Петров спел речитатив Сусанина, с которым он появляется перед зрителями.

– А теперь представьте себе, Александр Сергеевич, такую сцену: Сусанин, уводимый врагами, прощается с дочерью. – Одоевский не окончил речи и махнул рукой. – Молчу! Музыка расскажет лучше меня.

Петров снова запел, вложив всю свою душу в этот скорбный напев, овеянный горячей человеческой любовью и непреклонным мужеством.

– Что вы теперь скажете, Александр Сергеевич?! – в нетерпении воскликнул Одоевский.

Все с интересом ждали слова поэта.

– Признаюсь… – Пушкин был глубоко растроган. – Признаюсь: далекий от сладкозвучного мира гармонии, я и не предполагал, что в нем творятся такие чудеса.

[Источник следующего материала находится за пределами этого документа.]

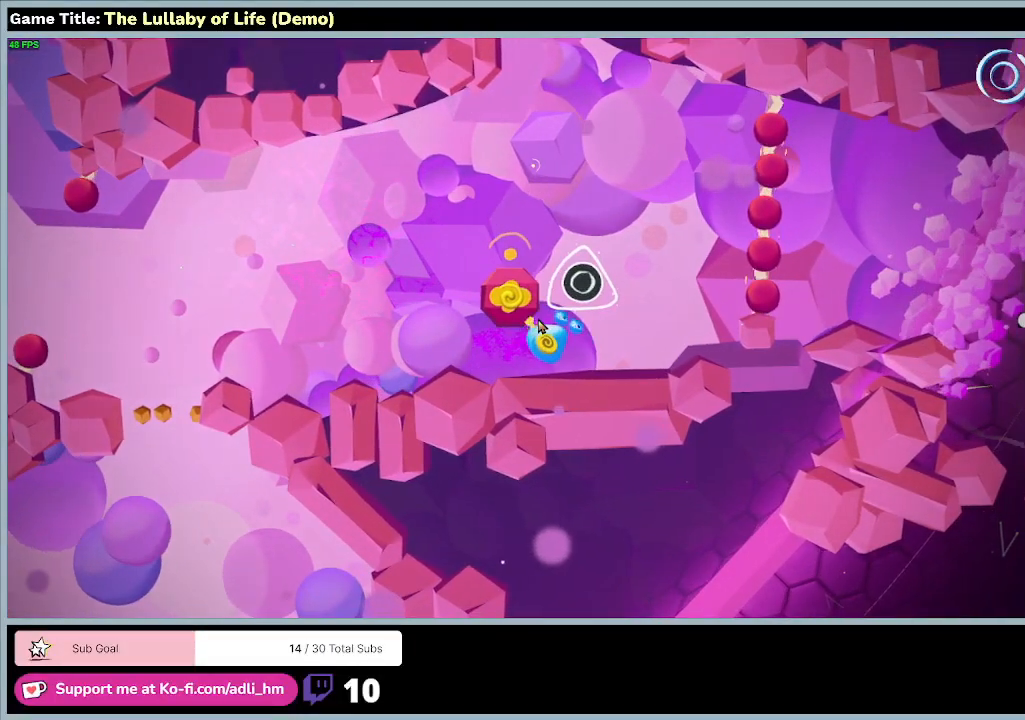
{"keys": ["d"], "mouse": [], "events": []}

– Именно чудеса! – восторженно подхватил Одоевский. – А то ли вы еще услышите!

Концерт продолжался. Воробьева пела партию Вани, потом Петров повторил прощание Сусанина с дочерью.

– Радуюсь душой, радуюсь, как русский, – говорил Пушкин, пожимая руку Глинке и певцу. – Право, славно!

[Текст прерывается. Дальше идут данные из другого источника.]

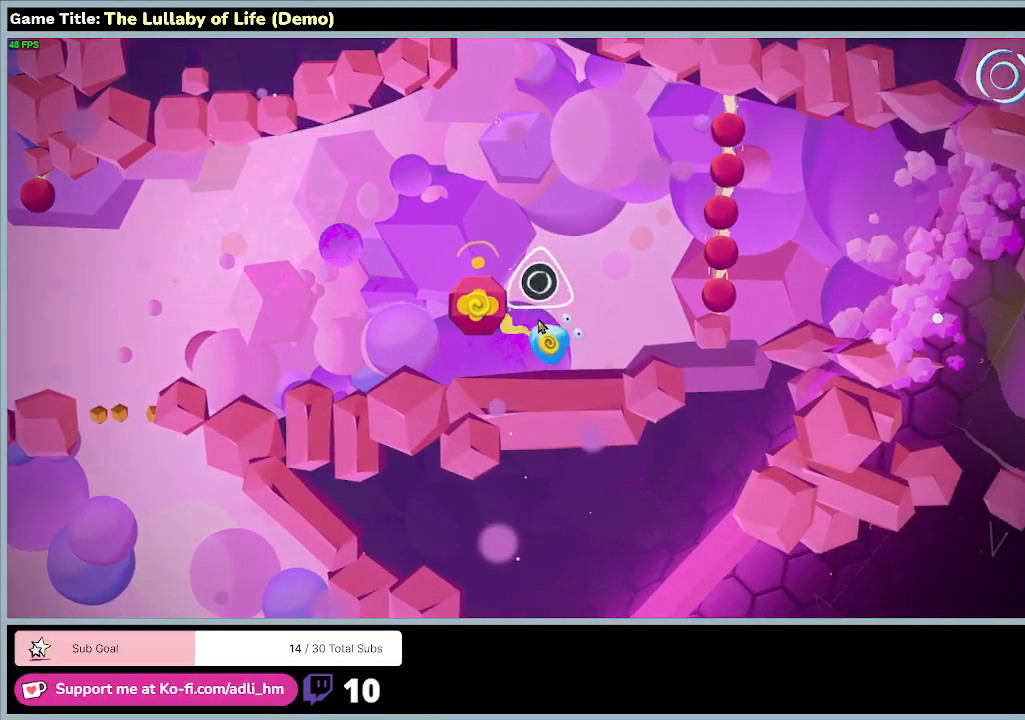
{"keys": ["d"], "mouse": [], "events": []}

Артисты окружили поэта и наперебой рассказывали ему, как ждут в театре этой оперы.

– Когда мы к ней приступили, – говорила, сияя, Аннушка Воробьева, – никто не знал, как надобно петь. Чувствуем, что в музыке все родное, а навыка нет. Спасибо, Михаил Иванович научил.

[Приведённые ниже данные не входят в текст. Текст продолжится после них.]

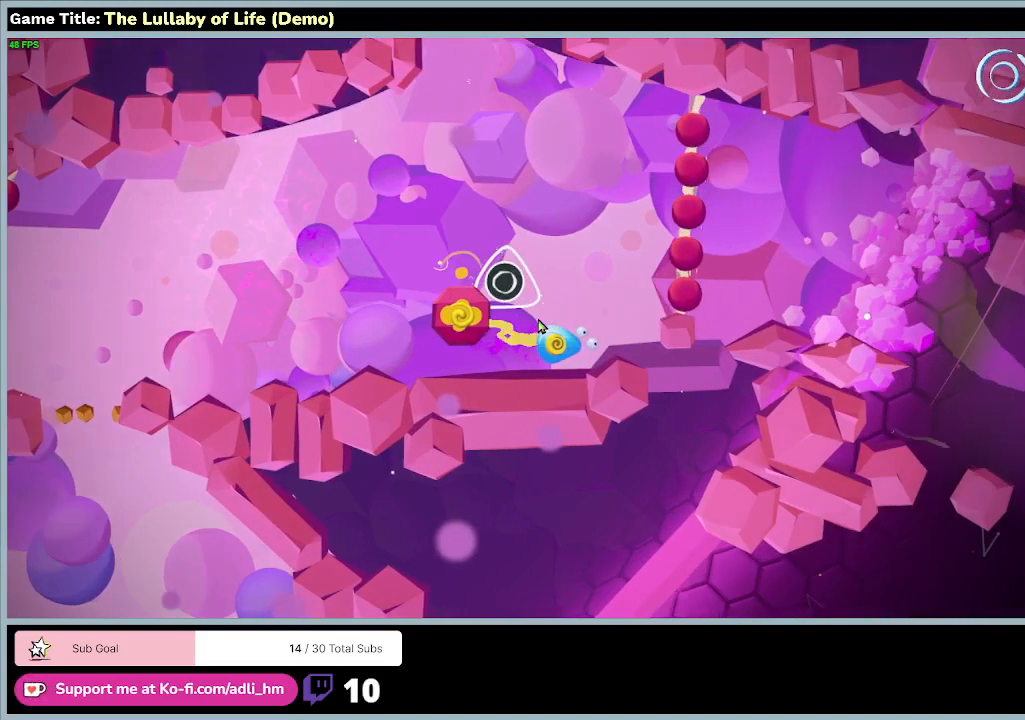
{"keys": ["w"], "mouse": [], "events": [[67, "d", "up"], [200, "w", "down"]]}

– В драме такая же история случилась, – подтвердил Осип Петров. – Там, сказывают, с «Ревизором» тоже бьются. А ведь какая бы, казалось, трудность? Сама русская натура. И с чиновниками этими каждый день встречаемся, а как их без фарса играть, артисты не знают.

– Одно только ясно, – подтвердила Воробьева: – как раньше в операх пели, так в «Сусанине» петь нельзя. И играть надобно совсем иначе.

Артисты вскоре уехали. Пушкин остался.

– Теперь, – говорил Одоевский, – когда у нас есть отечественная опера, нашлись для нее и самобытные таланты. Стало быть, рождается новый русский театр. Впрочем, так всегда бывает, когда открывается в искусстве новая страница.

– Право же, дана вам, Михаил Иванович, какая-то колдовская власть! – откликнулся Пушкин. – Но что я говорю? Какое это колдовство? Правда покоряет. Охоч я на наши песни и слушал их довольно, но не мог представить всей мудрости и силы этих звуков. Русские музыканты обрели отечественный язык. Кто же не оценит этого события?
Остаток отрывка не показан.